It would be hard to disclose the raw data without also disclosing the secrets of individual startups, but we might publish some trendlines one day.
In a sense, I already do disclose such data in a general way, because whenever I write or say anything about startups, I wouldn't contradict trends I know about.
I'm sure you would find a way to anonymize the data if it would result in a compelling story for YC.
But as we all know so well the "startup outcomes" follow a power law. Dropbox and AirBnB make for a great YC PR, but are certainly nothing like a statistical mean outcome (aka "expected value").
I'd say it is a pretty reasonable thing to postulate that "doing things YC way" would result in a worse expected outcome for an individual founder vs. retaining control of a profitable business. If this statement is wrong please refute it with data.
The way things are right now, YC is selling the "possibility" of becoming an outlier, while downplaying what "typical results" usually look like. If you were in a consumer product market it could likely break FTC rules on truth in advertising:
http://www.ftc.gov/speeches/starek/nima96d4.shtm
EDIT / RESPONSE 1: This is not an "accusation". I am simply stating as fact that YC's model is focused on promoting its largest outlier successes (which form the bulk of YC portfolio value) while releasing no real data on the "mean outcome". Take it for what it is worth. As far as my statement about comparing "mean outcomes" it is obviously just a subjective judgement based on anecdotal evidence because there is no publicly released data from YC.
EDIT / RESPONSE 2: Let's be realistic. Any VC firm can release % of IPOs, M&A and failures as well as IRR figures and exit bands. There is no reason to include any company-specific proprietary data. The only reason for YC to not give such estimates is because it would highlight the fact that most startups are nothing like Dropbox.
No, actually he can't anonymize that data. High variation might as well be a signature for a short list (under 1000) of companies.
Also, his company has spent time and money to gain access to data that should help him pick emerging companies. I'm not sure why you would feel entitled to that. I'm sure they are working on some data project to help automate decisions on applicants, if not they will be eventually.
That data will give them an edge when making offers. When you are in a position where asymmetrical information is working to your advantage why would anyone give that up?
You just made another case against incubators / accelerators in general.
If they have to rely on "asymmetrical information" to get access to deal flow and make competitive offers and if releasing the data would hurt their attractiveness to prospective investees, why exactly are they a good deal for entrepreneurs (who can actually build a business)?
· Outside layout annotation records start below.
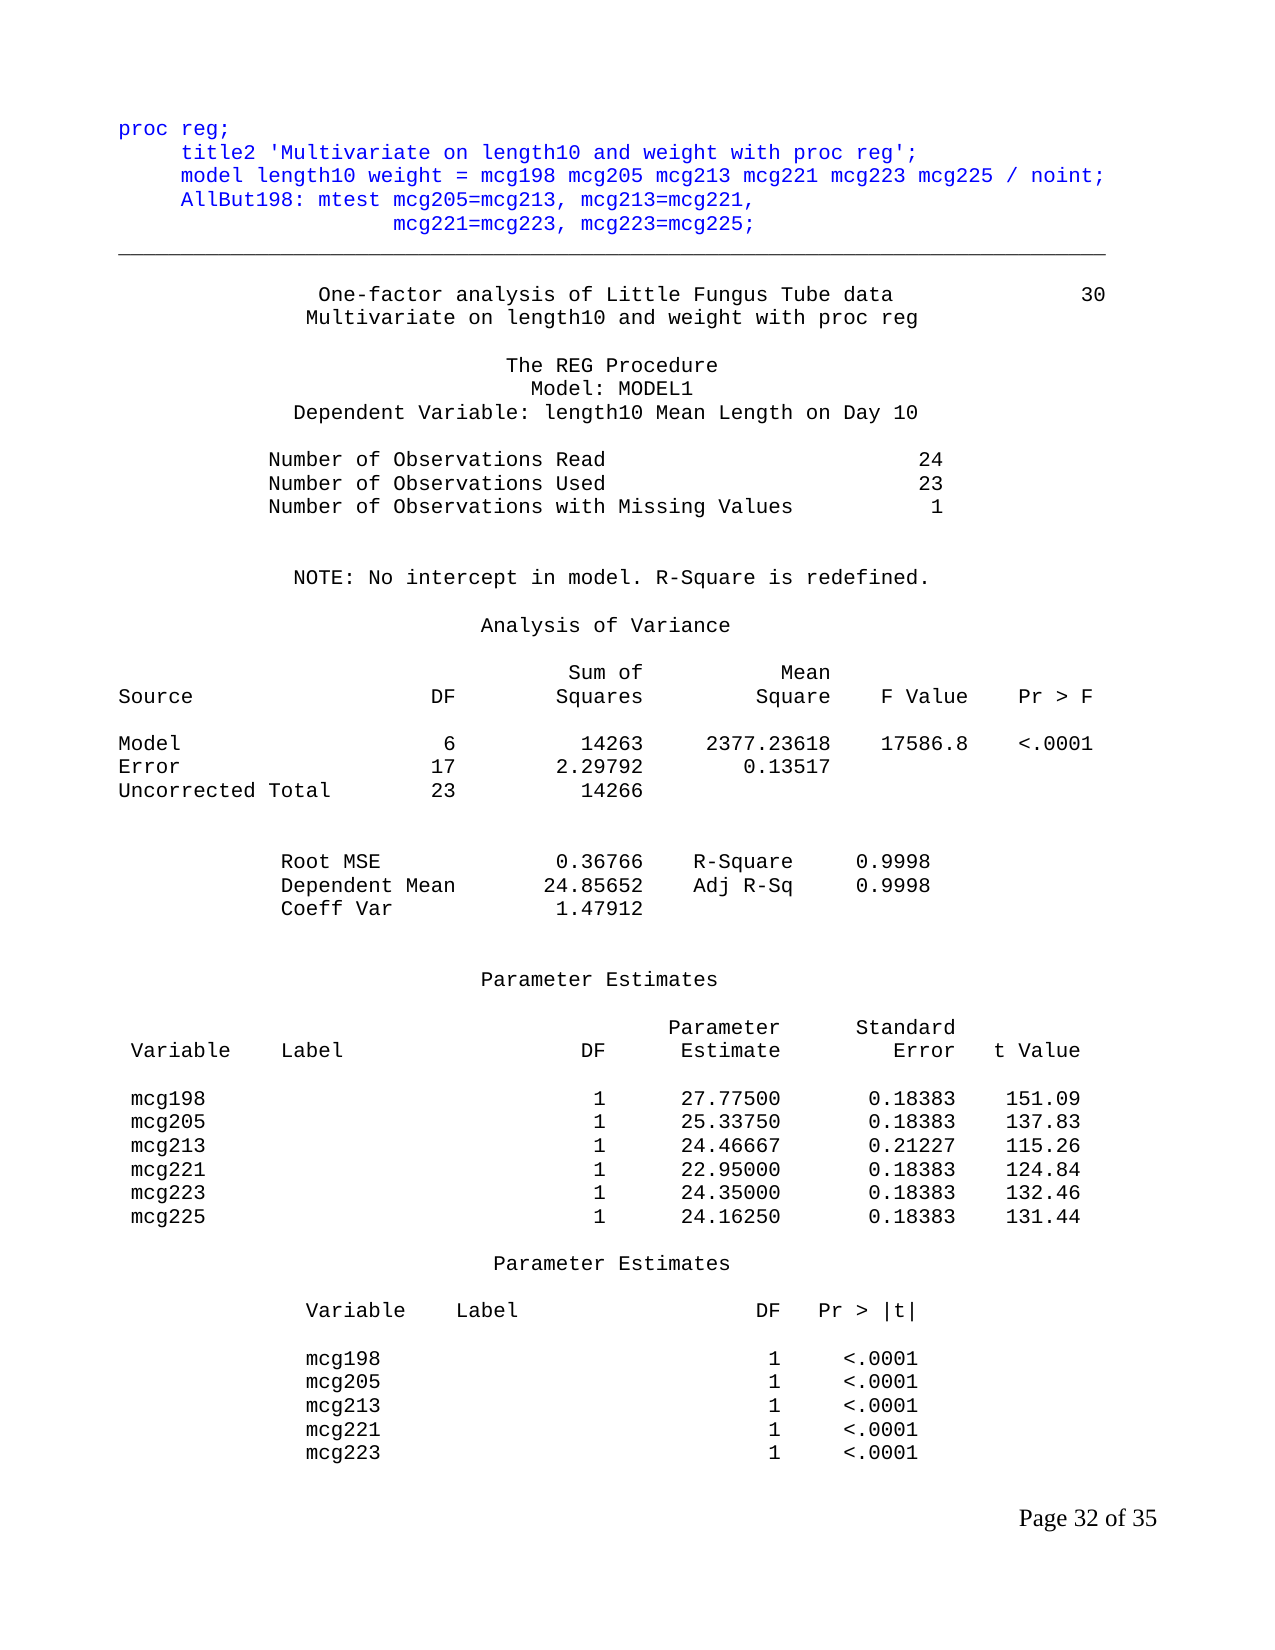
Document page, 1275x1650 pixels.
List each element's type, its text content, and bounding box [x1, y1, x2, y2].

text mcg221 1 <.0001 [118, 1419, 1160, 1442]
text mcg205 1 25.33750 0.18383 137.83 [118, 1111, 1160, 1135]
text mcg221 1 22.95000 0.18383 124.84 [118, 1158, 1160, 1182]
text proc reg; [118, 118, 1160, 142]
text Dependent Variable: length10 Mean Length on Day 10 [118, 402, 1160, 426]
text mcg225 1 24.16250 0.18383 131.44 [118, 1206, 1160, 1229]
text AllBut198: mtest mcg205=mcg213, mcg213=mcg221, [118, 189, 1160, 213]
text mcg223 1 <.0001 [118, 1442, 1160, 1466]
text Number of Observations with Missing Values 1 [118, 496, 1160, 520]
text Number of Observations Read 24 [118, 449, 1160, 473]
text Variable Label DF Pr > |t| [118, 1300, 1160, 1324]
text Dependent Mean 24.85652 Adj R-Sq 0.9998 [118, 875, 1160, 898]
text Number of Observations Used 23 [118, 473, 1160, 496]
text Variable Label DF Estimate Error t Value [118, 1040, 1160, 1064]
text Error 17 2.29792 0.13517 [118, 757, 1160, 780]
text _______________________________________________________________________________ [118, 236, 1160, 260]
text mcg213 1 24.46667 0.21227 115.26 [118, 1135, 1160, 1158]
text Parameter Estimates [118, 1253, 1160, 1277]
text Parameter Standard [118, 1017, 1160, 1040]
text NOTE: No intercept in model. R-Square is redefined. [118, 567, 1160, 591]
text Model 6 14263 2377.23618 17586.8 <.0001 [118, 733, 1160, 757]
text mcg223 1 24.35000 0.18383 132.46 [118, 1182, 1160, 1206]
text mcg213 1 <.0001 [118, 1395, 1160, 1419]
text mcg198 1 <.0001 [118, 1348, 1160, 1371]
text mcg198 1 27.77500 0.18383 151.09 [118, 1088, 1160, 1111]
text Coeff Var 1.47912 [118, 898, 1160, 922]
text Model: MODEL1 [118, 378, 1160, 402]
text One-factor analysis of Little Fungus Tube data 30 [118, 284, 1160, 307]
text Sum of Mean [118, 662, 1160, 686]
text Multivariate on length10 and weight with proc reg [118, 307, 1160, 331]
text mcg221=mcg223, mcg223=mcg225; [118, 213, 1160, 236]
text mcg205 1 <.0001 [118, 1371, 1160, 1395]
text Analysis of Variance [118, 615, 1160, 638]
text The REG Procedure [118, 354, 1160, 378]
text title2 'Multivariate on length10 and weight with proc reg'; [118, 142, 1160, 165]
text model length10 weight = mcg198 mcg205 mcg213 mcg221 mcg223 mcg225 / noint; [118, 165, 1160, 189]
text Uncorrected Total 23 14266 [118, 780, 1160, 804]
text Source DF Squares Square F Value Pr > F [118, 686, 1160, 709]
text Parameter Estimates [118, 969, 1160, 993]
text Root MSE 0.36766 R-Square 0.9998 [118, 851, 1160, 875]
There is an old saying if you do not know who is the fool at the poker table, that's you.
> In a sense, I already do disclose such data in a general way, because whenever I write or say anything about startups, I wouldn't contradict trends I know about.
That's a bit circular, if people would question the things you write or say about startups, you'd tell them they are backed by empirical data, then when someone asks for this data you tell them its implied by the things you write or say about startups.
I can totally understand why most of that data is hard or impossible to disclose, that's obvious. But you can't cite secrets as evidence, all you can do is say "trust me, I know what I'm talking about". You can't have your cake and eat it too.
Obviously no one is questioning the existence of that data, nobody's suggesting you're cooking it up, they're just wondering if they'd spot the same patterns in it as the ones you perceived to be there.
To sum it up, whenever you write or say anything about startups, the only thing you disclose about such data in a general way, is the conclusions that you drew from it, what you perceived (not "know") to be a trend, which is probably useful and very valuable, but is something entirely different than the data itself.
The association is not same as causation. I think It would be more useful to derive or at least inference the causation of success/failure from your data.
For example: if someone can't convince other people to join, how could he be able to convince customers/investors later on. This implies causation. I would love to hear more causation like this for the single founder startup.
There are relationships and associations everywhere. If people look at the data between skin color and success, they will find relationship. but it doesn't mean people succeed because of their skin color. The causation is more useful information than the mere association.
In a sense, I already do disclose such data in a general way, because whenever I write or say anything about startups, I wouldn't contradict trends I know about.